Where is He Now?
Daniel Moore, MD, Ph.D. has now started his own lab and updated DRC on where he is at now. “We were delighted to have the support of the DRC to investigate the potential role of some novel regulatory cells that may combat diabetes. The support of the DRC enabled us to obtain follow-on funding from NIH and some of our results were ultimately published in the Journal of Immunology. Investigation of these important questions also led to a number of additional findings and ideas that are leading to new areas in our laboratory, which remains focused on quelling the autoimmune response that leads to Type 1 diabetes. We look forward to exciting advances as we continue to move these projects forward.”
Years to decades before a person develops Type 1 diabetes (T1D), abnormal activation of the immune system can be detected in their blood. Despite this advanced warning, we are unable to stop the progression of disease. Ultimately, this failure results in over 15,000 American children each year developing T1D and becoming reliant on a lifetime of shots. In this proposal, we will use new clues from the healthy immune system to stop T1D.
The healthy immune system possesses safety mechanisms that prevent autoimmune diseases like T1D from happening. One such safety net is regulatory immune cells—these are cells that healthy individuals have in their immune system that prevent other cells from harming tissues, such as the insulin-producing beta cells of the pancreas. These regulatory cells can stop the immune response before it harms the body and causes autoimmune disease, but they are insufficient in patients with T1D. Targeting these cells for enhancement and activation will overcome this insufficiency and restore the body’s normal protective processes to prevent and reverse T1D.

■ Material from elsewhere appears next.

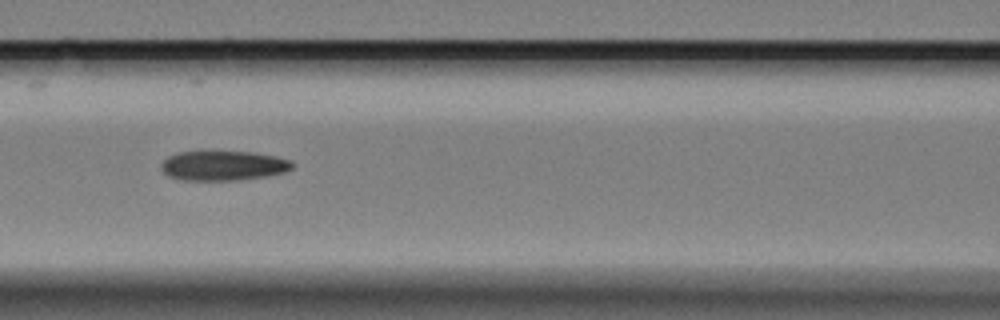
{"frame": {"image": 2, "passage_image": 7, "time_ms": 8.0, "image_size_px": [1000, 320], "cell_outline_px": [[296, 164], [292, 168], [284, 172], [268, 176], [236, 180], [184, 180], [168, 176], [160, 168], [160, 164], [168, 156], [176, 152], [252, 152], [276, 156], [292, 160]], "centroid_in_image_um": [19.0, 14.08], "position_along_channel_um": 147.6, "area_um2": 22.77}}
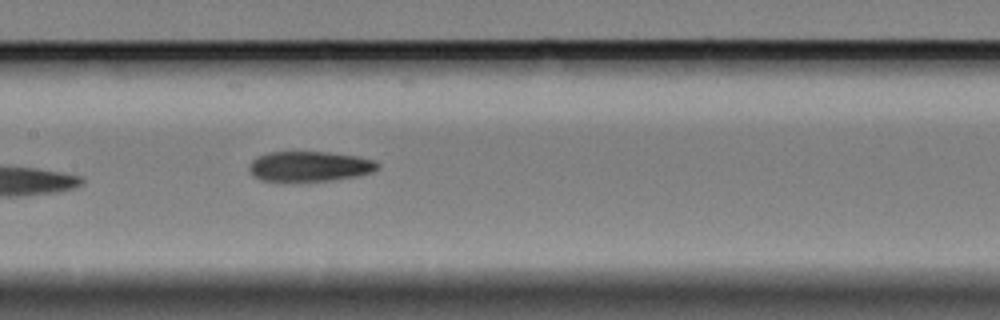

We will capitalize on over 20 years of experience in the Moore lab in studies of immune regulation in T1D to advance this new approach for diabetes prevention and reversal. Using the NOD mouse model of diabetes, we have identified a previously unrecognized cell that prevents T1D from progressing, known as a CD8 Treg. We will now define how this cell carries out this critical task and how it can be activated by clinically-relevant therapies–including an IL-15 super-agonist, anti-CD3, or anti-CD45RB–so that we can repair its function in patients with T1D or at-risk for disease.
Overall, we will define a new pathway to disease prevention and reversal by defining the action of a newly identified regulatory cell in T1D. Through your support, we will reveal how these cells work to prevent T1D. These studies will advance our goal of bringing new treatments to patients with T1D by understanding the fundamental reasons that islet beta cells are destroyed by the immune system.